I know you think you’re just asking to have your house egged, right? Wrong. Look for clever options like pumpkin seeds, Slim Jims, Sugar Free Candies, individually wrapped candies from the store aisles, or even Xylitol gum (which studies have shown fight tooth decay).

6. Like buying candy from a baby.

If your kids partake in the neighborhood candy gatheringpalooza, offer them $1-5/pound of candy to take it off of their hands. Toss the rest, donate it to the Troops, or give it to a local food bank.

7. Bag and tag.

If your latter day ghouls and goth ghosts girlies are jonesing for their stash, keep the good candy bars and toss the rest of the filler type stuff. Give each a quart sized bag of their very favorites and let them fill it with their precious Halloween booty. The rest can be tossed or donated.

8. Candy only with fat and D.

While this might sound counterintuitive, when the kids partake in a piece of candy, make certain it’s in conjunction with fat and protein to keep those blood sugar crashes (and ensuing cravings) at bay. The reason kids can plow through a bag of empty calories in a sitting is because they’re not consuming anything of substance. Make sure they’re also getting their Vitamin D since sugar may create issues with inflammation and the ability to fight off illness.

9. Fright height.

If it’s there and out of reach, you’re less likely to go after it. So have a spouse place it out of sight (and out of mind), or tell kids to place it where you won’t find it (but preferably not in the oven, inside the toilet tank or under your mattress.
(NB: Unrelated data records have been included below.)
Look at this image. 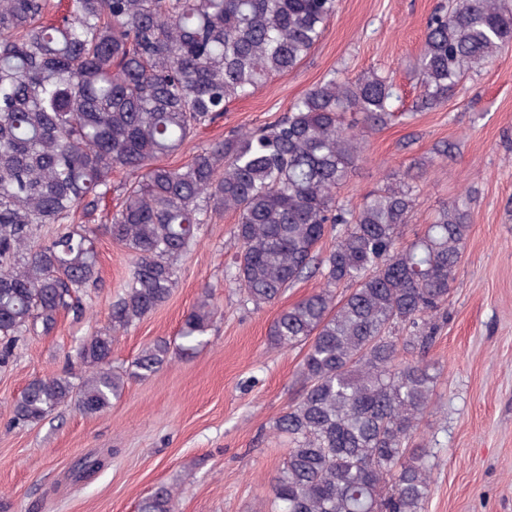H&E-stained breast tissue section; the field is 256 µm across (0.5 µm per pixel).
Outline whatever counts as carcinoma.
Returning a JSON list of instances; mask_svg holds the SVG:
<instances>
[{"label":"carcinoma","mask_w":512,"mask_h":512,"mask_svg":"<svg viewBox=\"0 0 512 512\" xmlns=\"http://www.w3.org/2000/svg\"><path fill=\"white\" fill-rule=\"evenodd\" d=\"M337 0H0V363L26 335L48 336L62 310L97 287L95 231L73 225L117 192L105 229L133 255L112 328L86 338L83 375L33 379L14 421L38 423L72 401L86 415L112 407L127 379L168 361L171 344L142 349L135 370L112 367L114 334L167 301L174 260L212 214L236 216L229 280L259 309L318 274L323 287L283 310L276 348L306 346L303 393L275 421L288 437L271 483L274 512H422L432 477L412 448L434 376L421 353L440 329L470 229L462 197L404 245L415 186L395 181L356 206L337 200L379 129L403 103L388 75H331L281 120L232 130L180 168L156 164L230 104L295 70L320 42ZM512 42L505 0H456L430 17L420 91L410 113L439 108L459 82ZM116 170L142 173L118 189ZM344 225L325 256L329 226ZM347 288L341 300L336 290ZM218 313L204 291L185 316L178 350L207 344ZM411 334L398 341L396 328ZM104 466L98 456L78 475ZM138 512H174L165 486Z\"/></svg>","instance_id":"carcinoma-1"}]
</instances>
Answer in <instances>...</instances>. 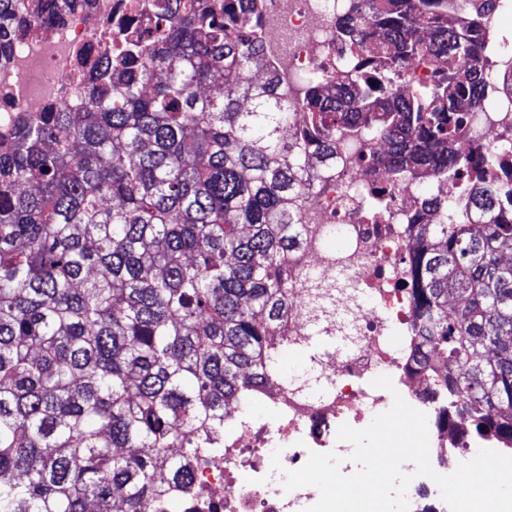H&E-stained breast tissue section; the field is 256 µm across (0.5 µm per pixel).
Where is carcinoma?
<instances>
[{"mask_svg":"<svg viewBox=\"0 0 512 512\" xmlns=\"http://www.w3.org/2000/svg\"><path fill=\"white\" fill-rule=\"evenodd\" d=\"M30 0H0V58ZM46 25L62 0H39ZM257 0H148L91 64L80 107L18 120L0 143V512H188L193 463L224 448V409L278 373L281 263L305 227L306 153L336 133L385 142L398 181L477 101L482 48L448 0H350L340 30L371 64L313 76L294 103L264 48ZM435 85L395 89L415 58ZM303 136L283 133L292 114ZM478 179L476 224H414L408 279L423 343L412 372L472 435L512 450V222ZM455 365L437 373L433 357Z\"/></svg>","mask_w":512,"mask_h":512,"instance_id":"1","label":"carcinoma"}]
</instances>
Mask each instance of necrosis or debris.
<instances>
[{
  "label": "necrosis or debris",
  "instance_id": "necrosis-or-debris-1",
  "mask_svg": "<svg viewBox=\"0 0 512 512\" xmlns=\"http://www.w3.org/2000/svg\"><path fill=\"white\" fill-rule=\"evenodd\" d=\"M450 2L482 43V69L487 80H494L512 66V31L497 23L500 14L512 13V0ZM144 4L84 0L63 9L54 25L28 15L19 48L0 62V135L9 136L21 116L76 102L86 82L79 51H102L111 22L141 11ZM347 10L348 0H261L254 27L265 46L264 65L287 76L280 94L295 97L299 84L316 74L342 83L351 64L369 58V50L351 51L340 34L338 22ZM384 150L376 139L337 137L334 160L318 169L317 191L300 198L296 207L306 232L288 261L290 313L273 341L299 348L316 332L341 340L343 352L311 360L325 394L315 399L302 385L272 381L232 407L222 453L197 460V512L214 507L219 512H305L318 501V489L285 491L283 471L300 469L309 451L337 450L340 425L364 423L390 407L392 391L372 385L381 375L426 413L431 448H447L459 438L461 421L440 426L437 402L421 395L419 378L407 369L417 319L405 284V261L414 247L412 225L474 221L469 189L478 155H499L500 165L489 178L498 187L500 211L512 213V94L485 93L455 127L448 142L449 152L462 162L455 183L437 181L424 166L388 184L382 167L363 163ZM335 235L342 245L332 250L327 242ZM259 407L272 410V418L258 419ZM276 450L283 466L279 472L271 467ZM245 471L250 474L246 480L241 477Z\"/></svg>",
  "mask_w": 512,
  "mask_h": 512
}]
</instances>
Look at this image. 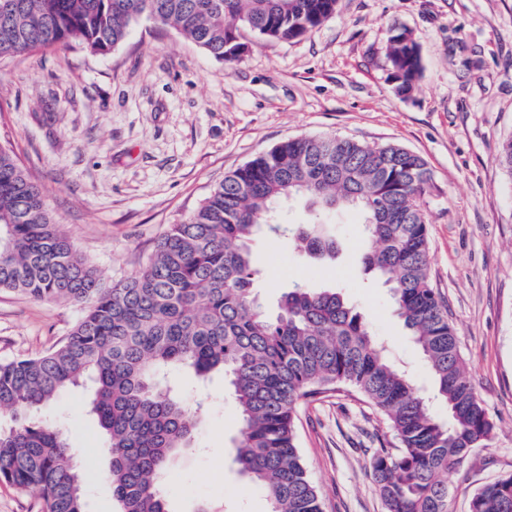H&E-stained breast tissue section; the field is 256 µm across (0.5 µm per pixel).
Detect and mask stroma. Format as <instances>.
<instances>
[{
	"label": "stroma",
	"mask_w": 512,
	"mask_h": 512,
	"mask_svg": "<svg viewBox=\"0 0 512 512\" xmlns=\"http://www.w3.org/2000/svg\"><path fill=\"white\" fill-rule=\"evenodd\" d=\"M395 25L412 31L423 59L405 98L386 58ZM243 40L247 52L227 64L176 30L141 21L104 56L60 45L1 60L0 144L110 283L136 274L225 175L282 141L343 136L423 158L432 178L431 284L494 423L487 447L448 474L450 512H468L481 486L512 473V176L498 160L512 138V0H337L334 14L300 39L247 31ZM326 220L341 247L326 265L260 231L259 301L276 310L297 282L341 289L413 384L430 391L388 287L361 272L367 243L358 216L336 211ZM80 314L70 303L0 290V362L49 349ZM171 378L202 418L192 450L166 477L167 512H269L265 492L233 462L239 414L223 376ZM90 395V384L71 388L56 408L86 476L85 512H118ZM296 428L325 512H384L370 461L399 441L379 412L355 392L334 390L305 400Z\"/></svg>",
	"instance_id": "obj_1"
}]
</instances>
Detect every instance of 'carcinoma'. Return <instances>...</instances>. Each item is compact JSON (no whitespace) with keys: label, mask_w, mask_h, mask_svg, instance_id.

10. Don’t worry. Be howly.

Remember, Halloween is just a holiday, and like any holiday, have fun! Instead of the food, make your days about about family, friends and neighbors. Get out and meet your favorite people, play card games on Halloween, and hand out healthier goodies to the little witches and warlocks who ring your bell on October 31st.

Those memories will last longer (and be even sweeter) than the clouded sugar bender.

Do you have any tips for Halloween? Share them below and help save thousands of figures from turning to pumpkins.